自分に自信がないと「しない」人間が不快に

 7の「誰の悪影響も受けない」というのは、それが「悪」かどうかは知るのがむつかしい。しかしたいていの場合、「みんながやっているから」という理由でやることは、あまり喜ばしいことではない。本人もそのことは薄々わかっているのだが、「だってみんなやってるではないか」という理由がその後ろめたさを消してくれると思っている。

 かつてドコモのCMで、大竹しのぶが高齢者向けの携帯電話をもって、「みんなはじめてますよ」というのがあった。「みんな」という言葉を使ったソフトな脅迫である。

「みんな」がやっていることをしない、ということは案外楽ではない。余計なお世話なのに、なんでやんないの? とかいわれてしまうのだ。「する」多数の人間は、自分たちは多数勢力だということに力を得て、「しない」少数の人間を下に見る。

 しかし「する」自分に自信がもてないと、「しない」人間がいることで自分が否定されていると感じ、不快になる。だから仲間に引きずり込もうとする。それができなければ無視し、排除しようとするのである。

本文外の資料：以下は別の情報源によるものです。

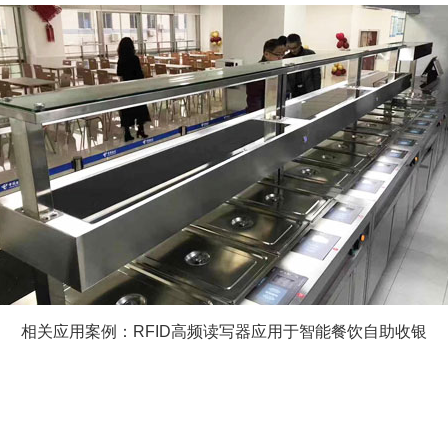
相关应用案例：RFID高频读写器应用于智能餐饮自助收银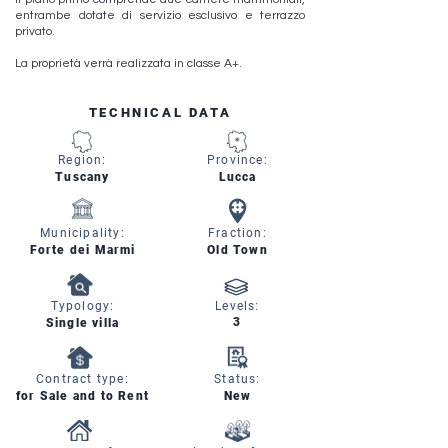
entrambe dotate di servizio esclusivo e terrazzo
privato.
La proprietà verrà realizzata in classe A+.
TECHNICAL DATA
Region:
Province:
Tuscany
Lucca
Municipality:
Fraction:
Forte dei Marmi
Old Town
Typology:
Levels:
3
Single villa
Contract type:
Status:
for Sale and to Rent
New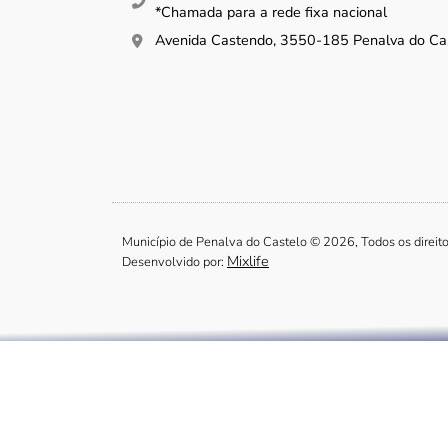
*Chamada para a rede fixa nacional
Avenida Castendo, 3550-185 Penalva do Ca
Município de Penalva do Castelo © 2026, Todos os direit
Mixlife
Desenvolvido por: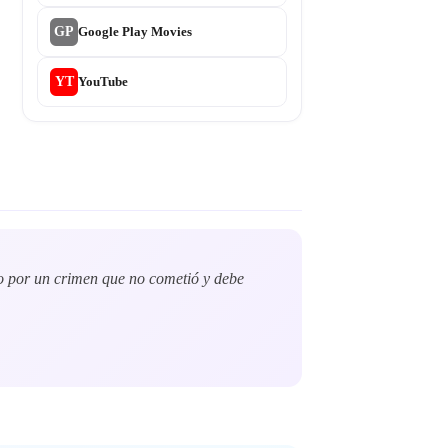
GP
Google Play Movies
YT
YouTube
ado por un crimen que no cometió y debe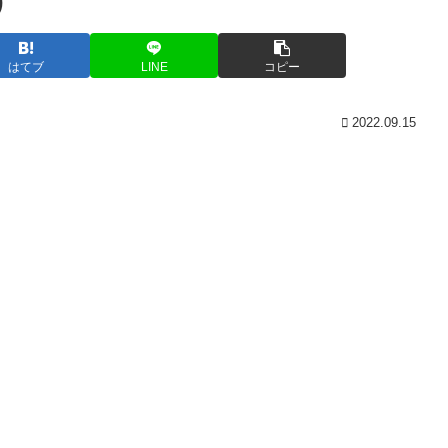
)
はてブ
LINE
コピー
2022.09.15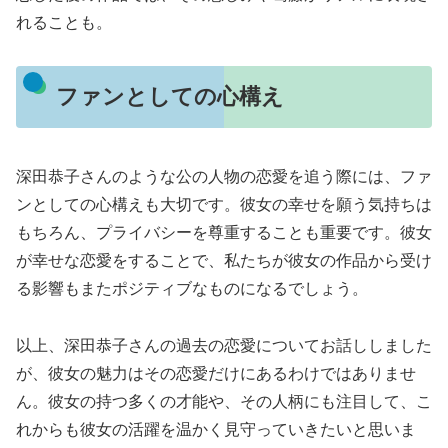
れることも。
ファンとしての心構え
深田恭子さんのような公の人物の恋愛を追う際には、ファ
ンとしての心構えも大切です。彼女の幸せを願う気持ちは
もちろん、プライバシーを尊重することも重要です。彼女
が幸せな恋愛をすることで、私たちが彼女の作品から受け
る影響もまたポジティブなものになるでしょう。
以上、深田恭子さんの過去の恋愛についてお話ししました
が、彼女の魅力はその恋愛だけにあるわけではありませ
ん。彼女の持つ多くの才能や、その人柄にも注目して、こ
れからも彼女の活躍を温かく見守っていきたいと思いま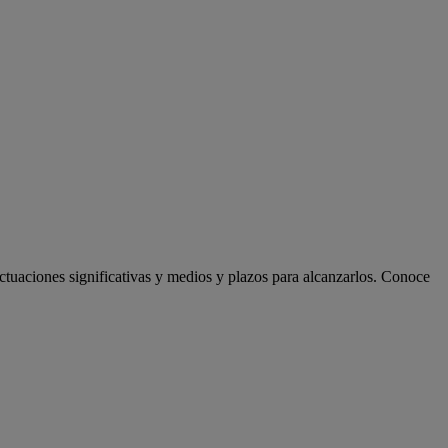
actuaciones significativas y medios y plazos para alcanzarlos. Conoce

 こういう「しない」10か条が意味を持つのは、たいていの人が、いつまでも失敗にこだわり、嫌々ながらネガティブな人とだらだら付き合い、自分の言動に自信がなく、だからこそ相手に謝罪だけは執拗に求め、自分を憐み、他人を恨み、簡単に世の風潮に流され、そのくせ匿名で人の批判だけし、なにをやっても三日坊主で飽きやすく、過剰に悲観的になりがちだからである。

 つまり、そんな自分に甘え放題という人が多すぎるのだ。

「自分の考え」を持つことが必要

 人はしても自分はしない、ということを貫き通すためには、自分なりの考えや決め事(原則)が必要である。原則といってもべつに大げさなことではない。

 サッカーの長谷部誠選手は、「僕は愚痴を言わないようにしている」といっている。なぜなら愚痴は「何も生み出さないし、まわりで聞いている人の気分も良くない」からである。たったこれだけでも立派な原則だ。これは2の「ネガティブな人とは付き合わない」と関連する。長谷部は、自分が「ネガティブ」な人間にならないと決めたのである。

 かれはまた、酒を飲むとその人間の本音を引き出せる、という風潮を好まない。「お酒の力を借りないと本音を言い合えないという関係がそもそも嫌だし、そんな状態で出てきた本音に価値を見出せない」という。その他、「僕はITの恩恵を最小限に受けつつ、あえてアナログ的な時間の過ごし方を大事にしていきたい」ともいっている(『心を整える。勝利をたぐり寄せるための56の習慣』幻冬舎文庫)。

 サッカー技術もさることながら、長谷部選手は自分の考えをはっきり持っているのであり、だからこそかれはドイツサッカー界で信頼され、独自の地位を築いているのである。